------ EXCERPTED PASSAGE ------
What are workers' rights in Uganda really like?Rory Mizen

On paper, Uganda is a great place to work: active trade unions, generous employee compensation, equal opportunities and strong labour laws. In companies of over fifteen workers, employers are legally responsible for contributing towards their employees’ national insurance and pension schemes. Staff members are entitled to six days off per calendar month (usually all Sundays plus two Saturdays), and they should be paid overtime. Especially for Africa, these are enviably progressive laws, and one can imagine that much (well-publicised) parliamentary time was dedicated to resolving such a critical issue. However, these meticulously researched, drafted and ratified papers remain purely theoretical: in reality, they are about as relevant to workers as Fermat’s Last Theorem. 

Imagine if I were to tell you that a packet of sweets should be divided equally between you and your friends. I describe no punishment should you not do this, and while I look on, I allow you to take all the sweets for yourself. Where is the law? Where is my authority? Who is representing your cheated friends? Now, imagine if I were to tell you that your employees should not work on Sundays; but when I take my weekly Sunday walk, and see all of your workers, in uniform, shovelling gravel, I shrug and keep walking. I don’t re-evaluate my law; I don’t implement policing measures; I don’t make an impassioned speech in parliament; I don’t really care, because the elections were last year and I won. I don’t really care because the most exploited workers – the people these laws are designed to protect – are illiterate, and have never been informed of the rights that I gave them. I just don’t really care – and, unsurprisingly, neither do the nation’s employers.

I spent the last week implementing a company payroll for the SME I am here consulting. Dutifully inputting the salaries into an Open Office spreadsheet, on a slow and battered donated desktop PC, even I (with my limited grasp of local currency) had to do a double-take. You know how Cambridge students have spent the past couple of years valiantly striving to enforce a standardised cross-college living wage? Well, here there is no legal minimum wage. In my business, at least, I figured out that our workers earn, on average, 175,000 Ugandan Shilling (UGX) per month. Therefore, at the current exchange rate (£1 = roughly 5,500 shillings), they earn £31.57 a month. Under what should be a six-day standard working week, this works out at roughly £1.30 a day. For intense physical labour.

You’re probably thinking that Kampala is cheaper to live in than Cambridge and, obviously, you’d be spot on, but it’s not that cheap. I receive a stipend to cover travel, water and other expenses while at work. As we are living with our Ugandan counterparts in host homes, we don’t need to think of rent, utilities, breakfast or dinner, yet our weekly allowance of 100,000 shillings (around £18.04) has been depleted by Friday. I don’t know, perhaps we’re just living extravagantly. I do regularly buy imported Weetabix.
------
• SHORT EXERCISE 1:
In the piece on workers' rights in Uganda, rewrite the passage from "You’re probably thinking" to "buy imported Weetabix.", switching "Weetabix" to "cornflakes".
• SHORT EXERCISE 2:
Resume the piece on workers' rights in Uganda after its final sentence, and carry the argument forward in the same voice.
------ PROVIDED DATA ------
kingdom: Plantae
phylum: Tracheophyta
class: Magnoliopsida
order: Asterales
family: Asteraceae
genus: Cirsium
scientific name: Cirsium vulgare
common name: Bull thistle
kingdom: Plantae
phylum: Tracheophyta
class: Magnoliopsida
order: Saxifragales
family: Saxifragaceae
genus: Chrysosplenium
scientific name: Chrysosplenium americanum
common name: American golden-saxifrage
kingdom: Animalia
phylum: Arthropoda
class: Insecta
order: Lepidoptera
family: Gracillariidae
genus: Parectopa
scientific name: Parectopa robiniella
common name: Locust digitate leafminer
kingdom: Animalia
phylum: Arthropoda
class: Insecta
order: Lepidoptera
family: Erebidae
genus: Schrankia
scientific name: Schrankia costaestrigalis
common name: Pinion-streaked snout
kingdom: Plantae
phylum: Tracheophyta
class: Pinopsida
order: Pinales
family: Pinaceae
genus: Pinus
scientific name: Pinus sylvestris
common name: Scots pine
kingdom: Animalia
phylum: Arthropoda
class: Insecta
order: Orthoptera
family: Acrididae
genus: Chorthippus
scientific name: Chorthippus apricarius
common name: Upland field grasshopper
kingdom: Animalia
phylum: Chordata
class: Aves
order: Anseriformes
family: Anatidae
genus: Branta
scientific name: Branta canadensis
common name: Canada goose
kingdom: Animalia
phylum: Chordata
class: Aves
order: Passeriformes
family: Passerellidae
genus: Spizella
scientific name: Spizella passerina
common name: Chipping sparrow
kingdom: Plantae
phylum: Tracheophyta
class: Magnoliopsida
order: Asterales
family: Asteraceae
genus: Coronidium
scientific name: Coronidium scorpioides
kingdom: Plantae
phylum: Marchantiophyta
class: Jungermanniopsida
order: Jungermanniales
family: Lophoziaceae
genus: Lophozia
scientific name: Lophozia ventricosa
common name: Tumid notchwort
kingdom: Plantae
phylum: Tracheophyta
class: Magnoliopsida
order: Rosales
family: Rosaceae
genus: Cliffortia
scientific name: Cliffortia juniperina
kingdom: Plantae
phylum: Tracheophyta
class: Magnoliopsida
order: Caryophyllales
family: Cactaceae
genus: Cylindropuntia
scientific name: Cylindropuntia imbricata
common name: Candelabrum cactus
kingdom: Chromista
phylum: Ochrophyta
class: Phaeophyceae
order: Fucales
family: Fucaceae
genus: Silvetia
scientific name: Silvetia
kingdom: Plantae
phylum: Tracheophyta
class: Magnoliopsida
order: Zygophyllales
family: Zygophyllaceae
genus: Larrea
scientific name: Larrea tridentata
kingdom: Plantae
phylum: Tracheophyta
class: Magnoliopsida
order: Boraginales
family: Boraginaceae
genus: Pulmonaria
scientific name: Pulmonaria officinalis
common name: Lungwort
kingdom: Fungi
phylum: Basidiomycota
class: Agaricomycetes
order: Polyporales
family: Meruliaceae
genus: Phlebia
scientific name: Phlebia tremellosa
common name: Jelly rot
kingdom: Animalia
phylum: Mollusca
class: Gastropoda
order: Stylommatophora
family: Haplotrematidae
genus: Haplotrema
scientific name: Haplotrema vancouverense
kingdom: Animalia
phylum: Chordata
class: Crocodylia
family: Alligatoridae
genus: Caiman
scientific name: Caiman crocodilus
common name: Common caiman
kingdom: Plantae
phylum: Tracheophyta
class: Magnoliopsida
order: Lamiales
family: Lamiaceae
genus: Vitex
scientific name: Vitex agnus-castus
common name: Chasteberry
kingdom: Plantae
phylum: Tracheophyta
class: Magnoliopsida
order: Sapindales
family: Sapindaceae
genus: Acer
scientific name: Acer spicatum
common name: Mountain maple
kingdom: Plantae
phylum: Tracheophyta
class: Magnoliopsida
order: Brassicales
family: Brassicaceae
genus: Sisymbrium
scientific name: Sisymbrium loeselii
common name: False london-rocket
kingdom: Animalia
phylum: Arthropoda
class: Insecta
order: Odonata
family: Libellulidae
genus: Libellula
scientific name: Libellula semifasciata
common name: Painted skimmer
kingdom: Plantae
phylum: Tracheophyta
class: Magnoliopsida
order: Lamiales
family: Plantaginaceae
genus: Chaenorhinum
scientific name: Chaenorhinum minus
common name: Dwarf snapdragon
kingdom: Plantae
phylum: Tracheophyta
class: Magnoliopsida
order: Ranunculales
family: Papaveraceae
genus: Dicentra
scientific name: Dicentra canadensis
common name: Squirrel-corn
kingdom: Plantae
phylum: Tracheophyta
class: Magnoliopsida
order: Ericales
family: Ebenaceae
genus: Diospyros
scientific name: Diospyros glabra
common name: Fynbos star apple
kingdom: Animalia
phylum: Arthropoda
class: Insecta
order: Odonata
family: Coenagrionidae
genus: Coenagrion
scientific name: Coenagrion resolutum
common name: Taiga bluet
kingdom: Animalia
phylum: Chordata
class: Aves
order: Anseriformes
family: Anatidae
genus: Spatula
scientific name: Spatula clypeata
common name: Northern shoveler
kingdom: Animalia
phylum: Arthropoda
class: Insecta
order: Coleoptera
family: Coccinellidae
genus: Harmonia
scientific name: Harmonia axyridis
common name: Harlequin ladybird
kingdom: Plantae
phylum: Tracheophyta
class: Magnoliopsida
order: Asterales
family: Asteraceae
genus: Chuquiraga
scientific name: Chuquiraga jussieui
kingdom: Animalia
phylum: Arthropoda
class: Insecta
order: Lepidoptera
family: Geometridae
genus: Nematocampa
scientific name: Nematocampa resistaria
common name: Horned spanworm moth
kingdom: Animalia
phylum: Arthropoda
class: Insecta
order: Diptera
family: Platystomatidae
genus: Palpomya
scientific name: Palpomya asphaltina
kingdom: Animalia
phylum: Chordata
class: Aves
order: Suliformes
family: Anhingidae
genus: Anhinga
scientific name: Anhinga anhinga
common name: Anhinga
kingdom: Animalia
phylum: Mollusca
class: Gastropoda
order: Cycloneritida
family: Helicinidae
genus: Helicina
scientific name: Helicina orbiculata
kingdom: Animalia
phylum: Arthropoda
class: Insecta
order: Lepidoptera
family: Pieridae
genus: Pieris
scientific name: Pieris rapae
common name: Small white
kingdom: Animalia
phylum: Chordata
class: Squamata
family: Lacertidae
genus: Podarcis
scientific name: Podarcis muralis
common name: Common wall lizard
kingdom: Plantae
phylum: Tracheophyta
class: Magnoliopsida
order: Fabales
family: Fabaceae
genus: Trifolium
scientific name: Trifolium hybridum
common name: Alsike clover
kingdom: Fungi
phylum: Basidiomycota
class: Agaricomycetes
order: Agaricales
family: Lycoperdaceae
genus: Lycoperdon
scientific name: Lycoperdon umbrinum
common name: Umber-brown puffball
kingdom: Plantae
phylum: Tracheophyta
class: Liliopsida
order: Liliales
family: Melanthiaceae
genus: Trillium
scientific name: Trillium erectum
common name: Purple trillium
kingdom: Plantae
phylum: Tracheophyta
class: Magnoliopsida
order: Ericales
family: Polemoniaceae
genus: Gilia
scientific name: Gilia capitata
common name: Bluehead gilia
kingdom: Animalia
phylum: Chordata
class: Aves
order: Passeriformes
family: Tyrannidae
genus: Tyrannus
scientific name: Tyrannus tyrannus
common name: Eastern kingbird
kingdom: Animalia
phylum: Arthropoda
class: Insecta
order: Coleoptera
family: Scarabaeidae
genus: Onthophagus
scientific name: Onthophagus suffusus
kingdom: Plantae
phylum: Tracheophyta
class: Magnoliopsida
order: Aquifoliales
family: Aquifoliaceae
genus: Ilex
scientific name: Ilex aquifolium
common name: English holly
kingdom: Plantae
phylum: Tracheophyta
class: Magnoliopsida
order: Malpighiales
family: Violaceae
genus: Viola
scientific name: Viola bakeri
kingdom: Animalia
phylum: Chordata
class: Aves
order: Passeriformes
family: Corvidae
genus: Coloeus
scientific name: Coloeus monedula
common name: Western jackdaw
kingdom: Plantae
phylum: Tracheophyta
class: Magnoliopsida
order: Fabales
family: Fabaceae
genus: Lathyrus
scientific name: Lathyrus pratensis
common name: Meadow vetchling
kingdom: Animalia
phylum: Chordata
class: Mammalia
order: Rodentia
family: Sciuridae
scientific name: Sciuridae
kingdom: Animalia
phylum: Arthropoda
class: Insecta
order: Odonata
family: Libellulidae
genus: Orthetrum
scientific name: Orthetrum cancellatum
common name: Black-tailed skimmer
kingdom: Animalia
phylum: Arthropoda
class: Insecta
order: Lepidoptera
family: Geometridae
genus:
------
• RIGHT ANSWER 1:
You’re probably thinking that Kampala is cheaper to live in than Cambridge and, obviously, you’d be spot on, but it’s not that cheap. I receive a stipend to cover travel, water and other expenses while at work. As we are living with our Ugandan counterparts in host homes, we don’t need to think of rent, utilities, breakfast or dinner, yet our weekly allowance of 100,000 shillings (around £18.04) has been depleted by Friday. I don’t know, perhaps we’re just living extravagantly. I do regularly buy imported cornflakes.

• RIGHT ANSWER 2:
What is disturbing is how lovely our business owner is: humble, friendly, thoughtful and honest. He buys me and my counterpart a takeaway lunch everyday; the most delicious chicken in a fragrant tomato sauce with an orange-spiced rice. We are bought crates of expensive bottled water, and his production manager brings us tea, coffee and Ugandan chapattis for ‘break tea’ at 10.30 every morning. As consultants, the owner’s forthcoming attitude and frank appraisal of his failures (shockingly, his biggest issue is ‘high staff turnover’) makes for easy work. We have been made to feel very comfortable: so what about the people who are physically producing his product?

It doesn’t take a genius to figure it out: Uganda’s youth unemployment rate is consistently high, and it is the youngest country in the world. There is a whole lot of young men who need to make a living, and a whole lot of young men to replace them when the going gets tough. Our business owner is not alone in seeing the young as completely desperate, and completely disposable. Don’t want to work on Sundays? You don’t have to work at all. Don’t want to load and unload trucks for no additional pay? How about no pay, everyday? (Actually, I’m interning for free in a third-world country so… lesson?).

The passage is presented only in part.